Entre los cambios aprobados por 348 votos a favor y 130 en contra, destaca la obligación para los prestadores de servicios digitales de otorgar acceso directo a los sistemas e información de sus operaciones, bajo el argumento de verificar el cumplimiento tributario. Sin embargo, el incumplimiento —aun por causas técnicas o de terceros— podría derivar en el bloqueo temporal de actividades, la cancelación del RFC e incluso la negativa para registrar nuevas empresas.
La reforma también incorpora nuevas causales para dejar sin efecto los CSD, como la emisión de comprobantes sin clave de ingreso o sin permisos avalados por autoridades como la Comisión Nacional de Energía, además de imponer requisitos adicionales a los CFDI para que el SAT pueda determinar su falsedad y sancionar con mayor rapidez.
Un debate encendido en el Pleno
El morenista Alfonso Ramírez Cuéllar defendió la reforma asegurando que busca cerrar los “boquetes fiscales” generados por el huachicol fiscal y la facturación falsa, aunque reconoció que el esquema sigue recayendo principalmente en contribuyentes privados, a pesar de que gobiernos, sindicatos y notarios también participan en estos esquemas.

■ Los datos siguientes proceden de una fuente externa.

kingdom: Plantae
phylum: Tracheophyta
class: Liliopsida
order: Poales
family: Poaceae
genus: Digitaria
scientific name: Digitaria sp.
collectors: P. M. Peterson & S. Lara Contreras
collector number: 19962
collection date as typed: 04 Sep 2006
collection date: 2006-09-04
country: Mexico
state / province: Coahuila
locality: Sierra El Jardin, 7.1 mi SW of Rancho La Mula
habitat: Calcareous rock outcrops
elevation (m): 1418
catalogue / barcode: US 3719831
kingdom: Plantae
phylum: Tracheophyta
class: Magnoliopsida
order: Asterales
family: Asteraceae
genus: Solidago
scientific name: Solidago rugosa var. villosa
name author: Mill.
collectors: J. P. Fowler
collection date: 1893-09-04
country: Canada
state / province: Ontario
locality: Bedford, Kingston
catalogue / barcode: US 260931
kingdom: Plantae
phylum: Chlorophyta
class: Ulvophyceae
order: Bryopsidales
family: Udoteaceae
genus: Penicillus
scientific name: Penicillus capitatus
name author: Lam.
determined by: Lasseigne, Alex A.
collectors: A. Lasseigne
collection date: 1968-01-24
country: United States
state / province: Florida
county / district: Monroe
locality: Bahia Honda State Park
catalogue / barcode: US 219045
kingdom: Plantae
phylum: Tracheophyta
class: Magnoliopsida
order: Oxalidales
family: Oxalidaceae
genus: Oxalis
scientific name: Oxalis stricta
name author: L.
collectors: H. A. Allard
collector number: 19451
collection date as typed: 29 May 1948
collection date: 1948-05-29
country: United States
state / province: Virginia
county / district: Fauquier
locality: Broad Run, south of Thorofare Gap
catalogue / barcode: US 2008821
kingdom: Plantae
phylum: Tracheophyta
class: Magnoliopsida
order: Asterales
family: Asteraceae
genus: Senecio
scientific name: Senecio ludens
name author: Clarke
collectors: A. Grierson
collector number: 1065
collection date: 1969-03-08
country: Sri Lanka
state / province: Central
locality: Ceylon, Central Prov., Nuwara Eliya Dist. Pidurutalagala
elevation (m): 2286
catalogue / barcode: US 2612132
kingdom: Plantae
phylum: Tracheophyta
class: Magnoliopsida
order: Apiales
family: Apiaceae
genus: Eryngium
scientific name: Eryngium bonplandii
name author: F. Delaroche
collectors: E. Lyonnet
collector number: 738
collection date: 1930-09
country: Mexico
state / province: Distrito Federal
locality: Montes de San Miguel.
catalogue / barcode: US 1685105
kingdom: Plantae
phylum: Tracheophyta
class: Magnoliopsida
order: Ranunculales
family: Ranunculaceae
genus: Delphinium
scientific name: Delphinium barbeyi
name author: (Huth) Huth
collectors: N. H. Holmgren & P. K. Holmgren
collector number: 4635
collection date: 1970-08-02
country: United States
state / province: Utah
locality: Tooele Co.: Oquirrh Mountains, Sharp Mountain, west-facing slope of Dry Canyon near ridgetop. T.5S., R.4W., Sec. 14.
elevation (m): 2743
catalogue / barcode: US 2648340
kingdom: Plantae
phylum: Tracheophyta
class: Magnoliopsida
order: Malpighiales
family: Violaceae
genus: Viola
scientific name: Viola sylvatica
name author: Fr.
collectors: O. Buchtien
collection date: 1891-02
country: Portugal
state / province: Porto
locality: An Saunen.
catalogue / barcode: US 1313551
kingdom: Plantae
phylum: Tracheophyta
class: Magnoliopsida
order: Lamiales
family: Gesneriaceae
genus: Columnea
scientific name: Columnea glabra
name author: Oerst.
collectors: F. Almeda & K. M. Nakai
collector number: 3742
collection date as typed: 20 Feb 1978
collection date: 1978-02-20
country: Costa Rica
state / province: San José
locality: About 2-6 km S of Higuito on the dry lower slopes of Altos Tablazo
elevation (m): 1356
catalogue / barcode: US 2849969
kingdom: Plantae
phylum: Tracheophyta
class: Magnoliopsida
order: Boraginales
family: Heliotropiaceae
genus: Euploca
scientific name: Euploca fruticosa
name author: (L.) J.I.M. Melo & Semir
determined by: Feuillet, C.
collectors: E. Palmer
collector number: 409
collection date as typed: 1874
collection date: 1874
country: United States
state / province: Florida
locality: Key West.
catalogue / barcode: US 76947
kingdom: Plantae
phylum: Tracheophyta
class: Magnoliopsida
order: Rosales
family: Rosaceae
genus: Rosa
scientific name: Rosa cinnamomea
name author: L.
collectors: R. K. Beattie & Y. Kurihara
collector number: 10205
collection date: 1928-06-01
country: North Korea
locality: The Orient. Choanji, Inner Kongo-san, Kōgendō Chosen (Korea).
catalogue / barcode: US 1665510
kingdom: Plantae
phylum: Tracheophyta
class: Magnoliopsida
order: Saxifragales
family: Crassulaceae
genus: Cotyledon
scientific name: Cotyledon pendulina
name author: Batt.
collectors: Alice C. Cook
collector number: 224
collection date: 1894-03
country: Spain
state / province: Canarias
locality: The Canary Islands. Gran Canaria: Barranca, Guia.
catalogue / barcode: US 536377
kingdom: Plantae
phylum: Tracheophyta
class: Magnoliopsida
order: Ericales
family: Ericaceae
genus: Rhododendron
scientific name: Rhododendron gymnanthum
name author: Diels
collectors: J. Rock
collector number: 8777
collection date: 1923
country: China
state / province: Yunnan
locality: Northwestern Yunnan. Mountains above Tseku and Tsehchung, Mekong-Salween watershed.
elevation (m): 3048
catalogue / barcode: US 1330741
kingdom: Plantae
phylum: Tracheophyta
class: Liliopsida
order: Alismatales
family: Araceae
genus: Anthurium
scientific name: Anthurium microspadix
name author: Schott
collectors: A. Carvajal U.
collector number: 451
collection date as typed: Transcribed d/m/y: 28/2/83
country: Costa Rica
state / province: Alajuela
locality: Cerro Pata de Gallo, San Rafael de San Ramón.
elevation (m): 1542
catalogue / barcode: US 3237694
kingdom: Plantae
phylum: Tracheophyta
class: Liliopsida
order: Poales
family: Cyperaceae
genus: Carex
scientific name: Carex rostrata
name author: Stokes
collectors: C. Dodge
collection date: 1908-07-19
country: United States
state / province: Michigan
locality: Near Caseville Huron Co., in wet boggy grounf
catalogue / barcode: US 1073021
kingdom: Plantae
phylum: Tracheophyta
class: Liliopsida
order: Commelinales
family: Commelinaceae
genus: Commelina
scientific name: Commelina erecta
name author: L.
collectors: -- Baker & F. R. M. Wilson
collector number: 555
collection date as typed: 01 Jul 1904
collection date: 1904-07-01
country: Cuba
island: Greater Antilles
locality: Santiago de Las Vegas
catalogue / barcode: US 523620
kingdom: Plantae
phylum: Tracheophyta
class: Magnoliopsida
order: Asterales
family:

Desde la oposición, las críticas fueron contundentes.
El priista Emilio Lara advirtió que la reforma “criminaliza al contribuyente cumplido” y favorece únicamente a quienes tienen capacidad económica para costear asesoría fiscal especializada. Señaló que ahora el SAT podrá cancelar CFDI “sin defensa, sin juicio y sin criterios claros”, según lo establecido en el artículo 17-H.
El panista Héctor Saúl Téllez llevó el señalamiento más lejos al calificar las modificaciones como la creación de un “instrumento espía”, argumentando que se permitirá al SAT conocer qué compras, qué vendes, cuánto gastas e incluso tu geolocalización al usar plataformas digitales.
“¿Para qué? Para espiar tu vida personal (…) saber qué contenido estás llevando a cabo a través de la red”, acusó.